Major supermarket chains in Britain are offering cash bonuses for lorry drivers, as Brexit and the coronavirus pandemic leaves tens of thousands of jobs unfilled and shop shelves increasingly empty.
Industry warnings of a crisis affecting supplies of everything from milk to sweets and tonic water have intensified, along with demands for the government to act fast or risk disruption leading up to Christmas.
"It's a perfect storm," Rob Hollyman, director of the haulage company North West Cargo, told AFP in an interview.
His company owns 160 trucks, but is struggling to fill up to 30 vacancies for drivers across its three depots in northwest England.
Nationwide, according to the Road Haulage Association (RHA), the shortfall runs to 100,000 lorry drivers -- out of a total trucking workforce of 300,000.
Like many other UK hauliers, North West Cargo used to fill its cabs with drivers from eastern Europe. But Britain's exit from the European Union and the introduction of onerous new visa rules triggered an exodus.
Meanwhile, an estimated 20,000 trainee British drivers are stuck in the pipeline, with the coronavirus pandemic causing a months-long backlog for licence tests.
And like other UK industries, road haulage is suffering a "pingdemic" caused by many drivers being told by a government app to self-isolate after coming into contact with someone who has tested positive for COVID-19.
"We have the work, but we don't have the drivers to do that," said Hollyman, who complained he is being outpriced by bigger operators as a bidding war opens up to entice new drivers.
"It's a big issue.

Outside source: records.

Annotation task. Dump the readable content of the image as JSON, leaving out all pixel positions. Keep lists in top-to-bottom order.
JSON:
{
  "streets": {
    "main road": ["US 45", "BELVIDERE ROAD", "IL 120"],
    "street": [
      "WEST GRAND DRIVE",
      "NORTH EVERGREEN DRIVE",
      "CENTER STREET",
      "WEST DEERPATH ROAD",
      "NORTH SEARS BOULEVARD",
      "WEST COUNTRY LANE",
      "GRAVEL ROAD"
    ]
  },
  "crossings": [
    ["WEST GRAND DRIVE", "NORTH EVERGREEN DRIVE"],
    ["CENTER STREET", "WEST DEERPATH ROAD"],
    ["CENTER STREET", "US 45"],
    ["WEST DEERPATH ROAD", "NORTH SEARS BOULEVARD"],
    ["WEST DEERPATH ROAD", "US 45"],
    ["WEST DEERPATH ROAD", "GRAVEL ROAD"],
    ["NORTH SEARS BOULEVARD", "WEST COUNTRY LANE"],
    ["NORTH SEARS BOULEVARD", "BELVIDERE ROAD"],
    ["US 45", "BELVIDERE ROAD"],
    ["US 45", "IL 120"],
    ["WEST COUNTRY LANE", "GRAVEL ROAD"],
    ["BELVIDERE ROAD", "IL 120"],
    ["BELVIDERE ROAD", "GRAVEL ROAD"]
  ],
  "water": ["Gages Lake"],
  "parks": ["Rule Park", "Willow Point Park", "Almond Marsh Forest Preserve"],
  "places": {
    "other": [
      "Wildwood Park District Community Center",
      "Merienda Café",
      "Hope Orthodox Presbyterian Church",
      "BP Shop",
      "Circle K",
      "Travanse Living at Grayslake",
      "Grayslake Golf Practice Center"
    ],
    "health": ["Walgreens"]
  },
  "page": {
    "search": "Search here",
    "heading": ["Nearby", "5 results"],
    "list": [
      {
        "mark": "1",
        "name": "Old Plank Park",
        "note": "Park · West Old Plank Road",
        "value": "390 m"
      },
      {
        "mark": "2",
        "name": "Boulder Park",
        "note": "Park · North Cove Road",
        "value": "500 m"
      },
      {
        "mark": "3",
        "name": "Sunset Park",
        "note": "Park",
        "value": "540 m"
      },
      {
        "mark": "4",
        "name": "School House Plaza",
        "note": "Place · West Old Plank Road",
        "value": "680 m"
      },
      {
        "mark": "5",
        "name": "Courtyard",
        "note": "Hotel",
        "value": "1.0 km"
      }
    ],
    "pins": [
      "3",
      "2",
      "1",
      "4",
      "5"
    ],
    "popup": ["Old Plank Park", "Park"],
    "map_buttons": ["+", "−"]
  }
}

There is a limited number of drivers in this country and all that is happening is that resource is being pulled in one direction," he said, referring to supermarket chains like Tesco.
Britain's biggest grocer has announced starting bonuses of £1,000 ($1,390, 1,175 euros) to lure new recruits to operate its heavy goods vehicles (HGVs).
The John Lewis Partnership, which runs the Waitrose chain of supermarkets, says it will raise its HGV driver salaries by up to £5,000 to ensure it can offer "market competitive rates".
"We're firefighting right now," said Shane Brennan, chief executive of the Cold Chain Federation, a logistics association.
"We're going to have interruptions on the shelves – we're resigned to that," he said in The Guardian newspaper.
Arla Foods UK, the country's biggest dairy supplier, was unable to deliver milk to 600 out of 2,400 stores in late July due to dwindling driver numbers.
"We are trying to avoid a summer of disruption," managing director Ash Amirahmadi told BBC radio, urging the government to work with the industry "to recognise we are in a crisis and address the issue".
The government has so far responded by temporarily extending the legal working day for HGV drivers by one hour to 10 hours.
But the RHA called the relaxation a "sticking plaster" and, like Logistics UK, an industry group, is urging Prime Minister Boris Johnson and his government to open up short-term work visas for EU truckers.
"There will definitely still be a shortage of drivers until the New Year simply because there is still a very long queue of people waiting to take a driving test," Logistics UK's general manager for public policy, Alex Veitch, told AFP.
"We do struggle in the sector to recruit younger people and so that was always something that was a worry."
The average age of a British-born lorry driver is 50, according to Logistics UK, and in the first six months of 2020, 12,000 European drivers left the country altogether.
"We will have a difficult autumn," Veitch predicted, amid warnings of potential shortfalls in the crucial Christmas period if retailers are forced to prioritise deliveries of basic necessities.
Transport Secretary Grant Shapps said last month that "longer-term solutions must be led first and foremost by industry leaders", as he announced a package of support including streamlined licence tests.